X FACTOR IN CRISIS - had Danni's stylist ran out of hair extensions? had Cheryl forgot her kleenex? had Louis finally learned how to clap like any normal human being? No! Apparently there had been a few arguments, a snog and a couple of 17 year old boys had a swatch of porn!
There was also the proclamation that one contestant was "shocked to discover text messages on a mobile phone between two others discussing their feelings for each other - in complete defiance of a 'no-relationship' rule " , I'm assuming that this was also the catalyst for at least one of the arguments, which began " what the hell are you doing looking at my phone!! " .
Thankfully Simon has had the good sense to call in counsellors and has confirmed that next year there will be two houses, one for the males and one for females!

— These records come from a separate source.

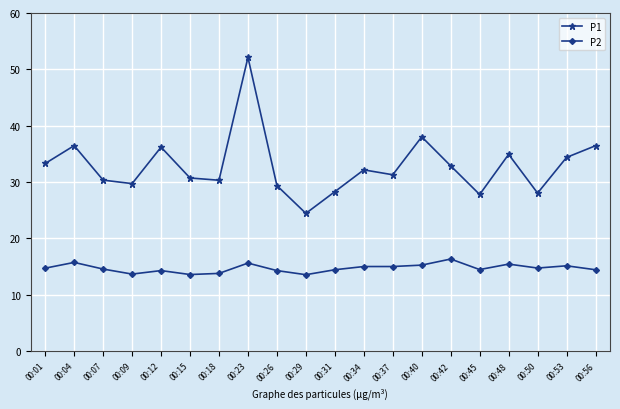

At which category does P1 reach its first local peak?

00:04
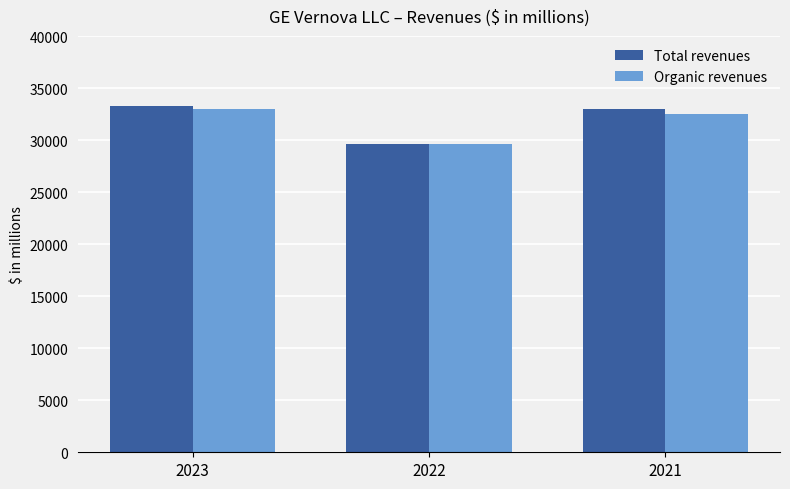

What is the spread (max minus min) of values at 2021?

500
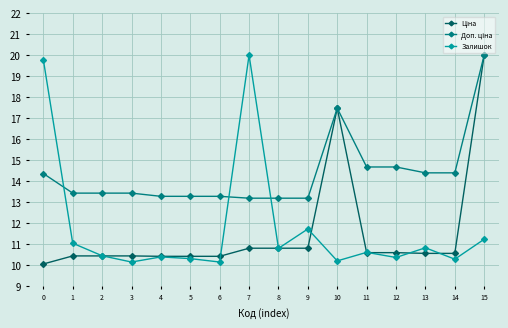

The value of Залишок at 2 is 10.4. True or false?

True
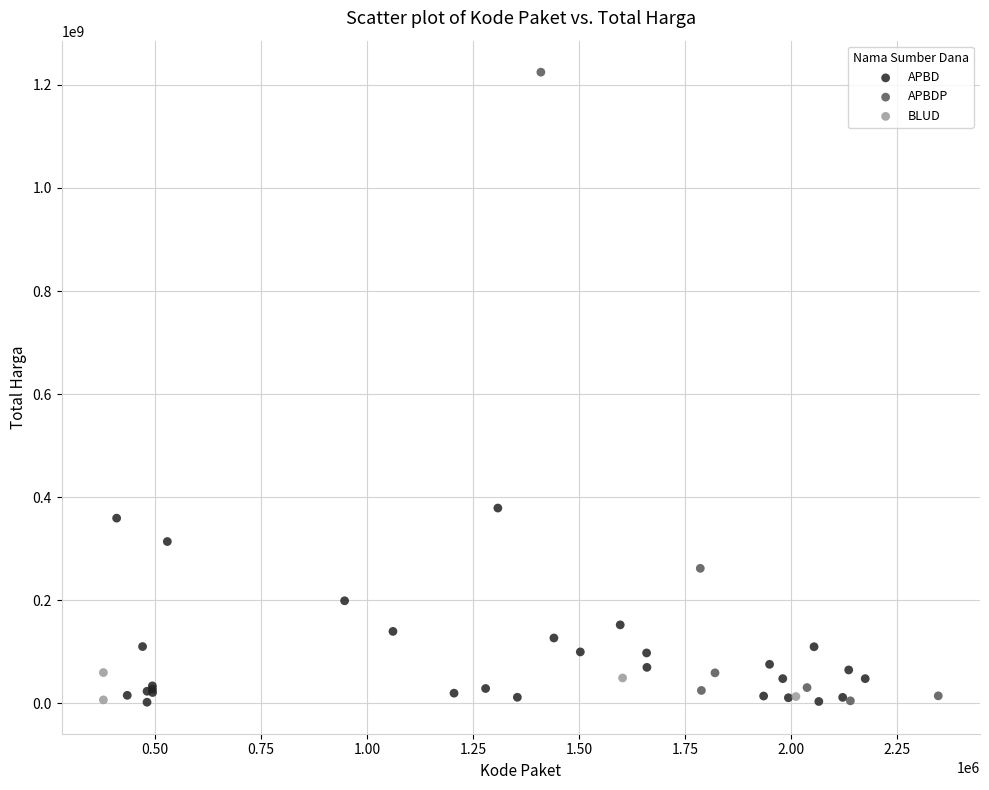

Which series has the widest spread of Y values?

APBDP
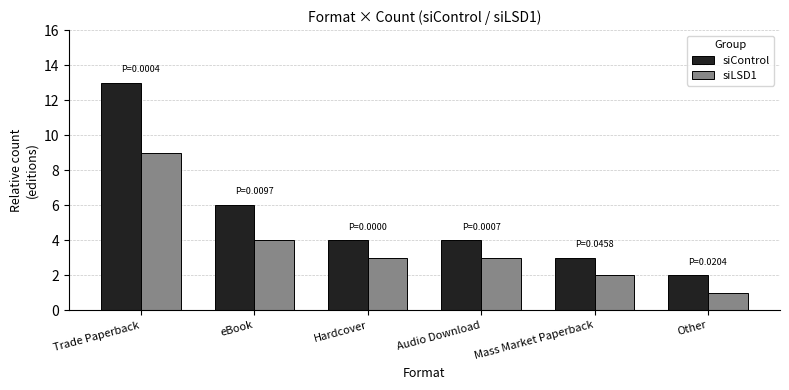

Reading right to left, list all the values displayed in this chart.

siControl: 2	3	4	4	6	13
siLSD1: 1	2	3	3	4	9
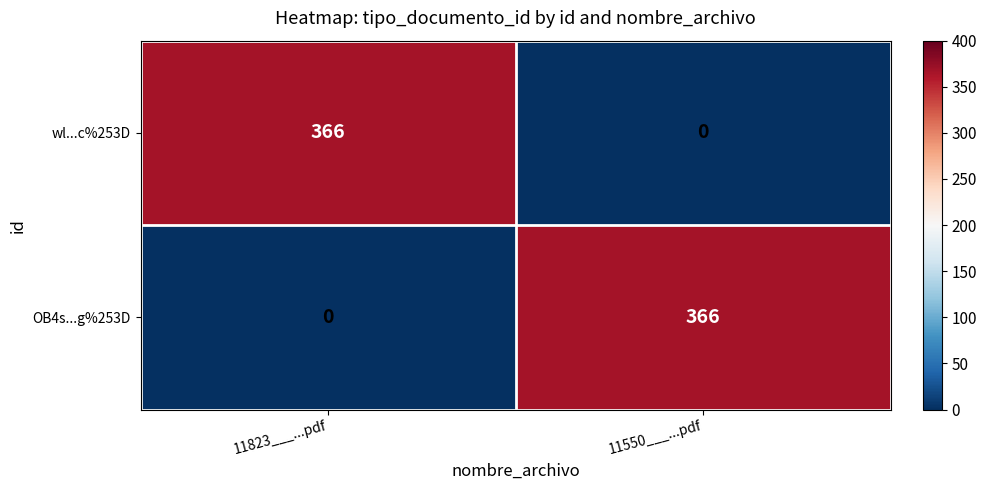

The wl...c%253D series shows 366 at 11823___...pdf. True or false?

True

Now I'm no psychologist, well I am I just dont have a certificate from Ebay to confirm it.....yet, but surely anyone with any sense would anticipate that there might be a few wee issues in a house filled with fame hungry wannabe's, under pressure to perform every week, away from their friends and family and having to put up with that strange guy who is titled "creative director".
Or maybe this is all part of Simons grand plan, part of his march towards global domination...watch out friends there hasnt been anyone with such a bad haircut that weilds so much power since a wee Austrian painter got pissed off with someone for not liking his pavement art.